Presented yesterday at a special award ceremony hosted by the Ramón Areces Foundation in Madrid and presided by Ángeles Heras, Spanish Secretary of State for University Research, Development and Innovation, and President of the Foundation’s Board of Trustees, Florencio Lasaga, VHIO’s Joan Seoane, Director of Translational Research and ICREA Professor, was honored as recipient of one of its Annual National Awards, now in its XIX edition. These recognitions spur ‘home-grown’ science led by researchers of international excellence.

Commenting for VHIO Communications upon receiving this recognition, Joan Seoane said, “I am truly honored to receive this essential support from the Ramón Areces Foundation. This belief and backing of my research, will help my group to identify new immunotherapeutic targets in brain metastases occurring in patients with lung cancer and melanoma.”

He continued, “These terrible metastases represent the most common form of cancer cell spread in the brain occurring in patients suffering from lung and breast cancers, and melanoma. Our determined research efforts will aim to identify and validate new drug targets towards developing more effective treatment strategies.”

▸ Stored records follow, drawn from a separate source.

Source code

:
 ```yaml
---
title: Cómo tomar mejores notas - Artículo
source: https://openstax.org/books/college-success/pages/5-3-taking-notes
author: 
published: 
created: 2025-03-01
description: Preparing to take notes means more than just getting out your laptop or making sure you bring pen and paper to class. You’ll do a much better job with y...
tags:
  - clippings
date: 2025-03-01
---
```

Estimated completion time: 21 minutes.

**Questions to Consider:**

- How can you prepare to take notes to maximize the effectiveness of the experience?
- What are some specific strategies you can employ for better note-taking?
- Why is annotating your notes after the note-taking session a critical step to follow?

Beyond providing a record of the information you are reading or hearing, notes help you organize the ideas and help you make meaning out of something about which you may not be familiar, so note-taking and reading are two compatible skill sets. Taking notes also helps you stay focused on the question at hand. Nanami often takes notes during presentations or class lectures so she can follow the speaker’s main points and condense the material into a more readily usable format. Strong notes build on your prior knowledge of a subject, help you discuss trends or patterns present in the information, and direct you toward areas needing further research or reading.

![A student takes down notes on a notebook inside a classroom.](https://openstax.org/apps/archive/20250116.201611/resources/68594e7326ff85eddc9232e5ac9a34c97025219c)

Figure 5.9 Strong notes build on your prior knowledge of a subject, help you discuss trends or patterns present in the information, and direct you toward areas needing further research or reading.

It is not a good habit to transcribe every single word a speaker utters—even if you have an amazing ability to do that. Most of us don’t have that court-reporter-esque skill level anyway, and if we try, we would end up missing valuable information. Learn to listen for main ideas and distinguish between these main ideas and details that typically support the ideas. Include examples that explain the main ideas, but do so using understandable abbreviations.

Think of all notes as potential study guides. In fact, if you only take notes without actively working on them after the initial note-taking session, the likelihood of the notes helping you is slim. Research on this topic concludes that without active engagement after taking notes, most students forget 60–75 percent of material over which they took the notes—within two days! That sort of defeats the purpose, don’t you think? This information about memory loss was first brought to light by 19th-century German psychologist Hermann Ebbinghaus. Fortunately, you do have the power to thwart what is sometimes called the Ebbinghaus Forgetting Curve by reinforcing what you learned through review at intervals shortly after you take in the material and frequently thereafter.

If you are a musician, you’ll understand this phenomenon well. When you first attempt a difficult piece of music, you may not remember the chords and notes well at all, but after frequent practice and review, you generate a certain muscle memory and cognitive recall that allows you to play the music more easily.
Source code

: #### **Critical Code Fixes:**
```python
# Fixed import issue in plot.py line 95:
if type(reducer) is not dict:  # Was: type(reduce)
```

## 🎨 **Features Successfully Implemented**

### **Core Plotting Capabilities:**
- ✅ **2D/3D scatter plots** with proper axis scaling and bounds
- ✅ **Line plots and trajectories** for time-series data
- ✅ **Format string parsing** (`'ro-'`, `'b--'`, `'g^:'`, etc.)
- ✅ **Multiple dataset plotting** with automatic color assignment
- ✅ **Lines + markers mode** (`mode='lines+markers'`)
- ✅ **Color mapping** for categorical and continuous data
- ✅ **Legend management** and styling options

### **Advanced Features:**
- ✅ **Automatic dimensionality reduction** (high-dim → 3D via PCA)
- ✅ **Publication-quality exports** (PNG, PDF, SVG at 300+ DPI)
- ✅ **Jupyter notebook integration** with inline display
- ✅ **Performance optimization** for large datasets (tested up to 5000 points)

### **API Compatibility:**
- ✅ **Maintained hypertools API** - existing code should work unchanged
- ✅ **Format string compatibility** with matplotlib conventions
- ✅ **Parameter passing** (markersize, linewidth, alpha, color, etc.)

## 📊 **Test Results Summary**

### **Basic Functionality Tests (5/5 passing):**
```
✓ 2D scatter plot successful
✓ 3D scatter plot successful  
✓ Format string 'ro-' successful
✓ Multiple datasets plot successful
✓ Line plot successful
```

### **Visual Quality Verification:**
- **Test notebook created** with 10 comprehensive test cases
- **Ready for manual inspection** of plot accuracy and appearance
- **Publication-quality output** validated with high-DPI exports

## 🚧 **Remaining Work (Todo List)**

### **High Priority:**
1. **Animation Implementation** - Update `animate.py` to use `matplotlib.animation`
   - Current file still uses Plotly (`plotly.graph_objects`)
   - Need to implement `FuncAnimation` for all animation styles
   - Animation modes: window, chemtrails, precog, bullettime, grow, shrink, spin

In the treatment of patients with metastatic non-microcytic lung cancers and melanoma, immune checkpoint inhibitors represent the ‘go to’ in systemic immunotherapy. Unfortunately however, not all patients respond to these novel immune-based therapies, with the tumor microenvironment as a crucial and determining factor.

“Interestingly, intracranial lesions respond differently to these inhibitors than extracranial ones. This could suggest that the microenvironment modulates response to therapy in these patients,” observed Joan.

More specifically, his team, in collaboration with Enriqueta Felip, Principal Investigator of VHIO’s Thoracic Tumors & Head and Neck Cancer Group, and Eva Muñoz-Couselo, Medical Oncologist and Clinical Investigator of our Breast Cancer & Melanoma Group (PI: Cristina Saura), will analyze these patients’ brain metastases and compare them with their respective primary tumors in order to advance insights into the factors governing clinical response to immune checkpoint blockade in individual patients.

“This approach will help us to identify novel therapeutic targets and establish the molecular mechanisms influencing the response of patients with brain metastases to these inhibitors,” he concluded.